There are perceptibly two KL Rahuls these days. The cluttered, tenuous man in the whites, dealing the red ball as if it’s a hand-grenade about to explode. Then, there is the man in blue tees, sprightly and bouncy, flaying each delivery like it’s a Santa’s gift. Whereas he batted wretchedly out of the Test team, he has batted prolifically into an undroppable role in the limited-over versions.
Baffling then is the perception that he’s a man in duress—the fortunes in different formats do often trespass. He clearly doesn’t come across as one, if you’d been watching the T20Is against West Indies, or paying attention to his limited-over innings on the domestic circuit. His white-ball form has never looked a suspect. His penultimate innings in ODIs was a stroke-ful 111 against Sri Lanka in the World Cup. His T20I ledger is even more staggering—the last four outings read 52 (35), 62 (40), 11 (11), 91 (91). His T20I average is 43.76, second only to Virat Kohli; his corresponding ODI figure is 39.11. At a lower rung, he’s been bossing domestic sides in the interlude between his international fixtures. He smote 313 runs a strike rate of 155 and an average of 52 in eight innings, before amassing 598 at 66.44.
━━━━
Set problem A ▸
Can you copy the passage on KL Rahul's form across cricket formats word for word, from "Baffling then is" to "598 at 66.44."?
Set problem B ▸
Could you carry the piece on KL Rahul's form across cricket formats further, picking up right after its final sentence?

Extracted material ▸
━━━━
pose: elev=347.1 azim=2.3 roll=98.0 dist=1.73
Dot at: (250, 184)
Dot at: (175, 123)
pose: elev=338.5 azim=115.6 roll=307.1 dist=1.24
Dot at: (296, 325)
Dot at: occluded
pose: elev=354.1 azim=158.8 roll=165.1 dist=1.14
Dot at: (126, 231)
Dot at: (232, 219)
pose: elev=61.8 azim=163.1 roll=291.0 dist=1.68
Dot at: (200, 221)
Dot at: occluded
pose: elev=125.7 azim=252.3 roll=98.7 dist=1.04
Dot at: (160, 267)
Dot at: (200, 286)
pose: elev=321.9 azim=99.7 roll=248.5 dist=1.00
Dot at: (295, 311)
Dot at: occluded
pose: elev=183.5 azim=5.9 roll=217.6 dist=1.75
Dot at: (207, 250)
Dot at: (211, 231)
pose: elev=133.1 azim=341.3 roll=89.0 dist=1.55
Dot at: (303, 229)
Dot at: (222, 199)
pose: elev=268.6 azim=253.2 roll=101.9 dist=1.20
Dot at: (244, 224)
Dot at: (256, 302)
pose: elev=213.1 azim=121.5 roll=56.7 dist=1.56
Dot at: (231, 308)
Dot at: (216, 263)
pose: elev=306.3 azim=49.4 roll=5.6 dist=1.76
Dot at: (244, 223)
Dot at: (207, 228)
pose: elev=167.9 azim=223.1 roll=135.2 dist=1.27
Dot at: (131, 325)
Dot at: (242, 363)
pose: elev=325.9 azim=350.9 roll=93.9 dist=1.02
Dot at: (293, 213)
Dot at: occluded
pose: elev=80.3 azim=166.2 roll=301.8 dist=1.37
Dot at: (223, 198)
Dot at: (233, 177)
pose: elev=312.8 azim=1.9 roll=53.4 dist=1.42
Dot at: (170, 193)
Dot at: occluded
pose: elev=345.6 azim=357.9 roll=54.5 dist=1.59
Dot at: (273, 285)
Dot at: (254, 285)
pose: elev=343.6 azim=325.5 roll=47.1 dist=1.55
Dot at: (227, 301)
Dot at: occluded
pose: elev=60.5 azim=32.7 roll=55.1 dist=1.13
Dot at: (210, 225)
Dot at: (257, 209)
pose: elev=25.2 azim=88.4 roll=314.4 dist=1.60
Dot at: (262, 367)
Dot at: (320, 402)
━━━━
Exercise answer A ▸
Baffling then is the perception that he’s a man in duress—the fortunes in different formats do often trespass. He clearly doesn’t come across as one, if you’d been watching the T20Is against West Indies, or paying attention to his limited-over innings on the domestic circuit. His white-ball form has never looked a suspect. His penultimate innings in ODIs was a stroke-ful 111 against Sri Lanka in the World Cup. His T20I ledger is even more staggering—the last four outings read 52 (35), 62 (40), 11 (11), 91 (91). His T20I average is 43.76, second only to Virat Kohli; his corresponding ODI figure is 39.11. At a lower rung, he’s been bossing domestic sides in the interlude between his international fixtures. He smote 313 runs a strike rate of 155 and an average of 52 in eight innings, before amassing 598 at 66.44.

Exercise answer B ▸
This means he is a man who is presently struggling with his longer-format form. Rahul admits, he was under pressure coming into the T20I series, despite his rich vein of form. “I won’t say I don’t feel it (pressure) at all. Obviously, going in and out of the team is never easy on any player, you take a little bit of time to get used to the international pressure and oppositions and there is no opposition where you can just walk in and score runs, so it’s always difficult,” he said after his 91, a knock laden with gorgeous strokes through both sides.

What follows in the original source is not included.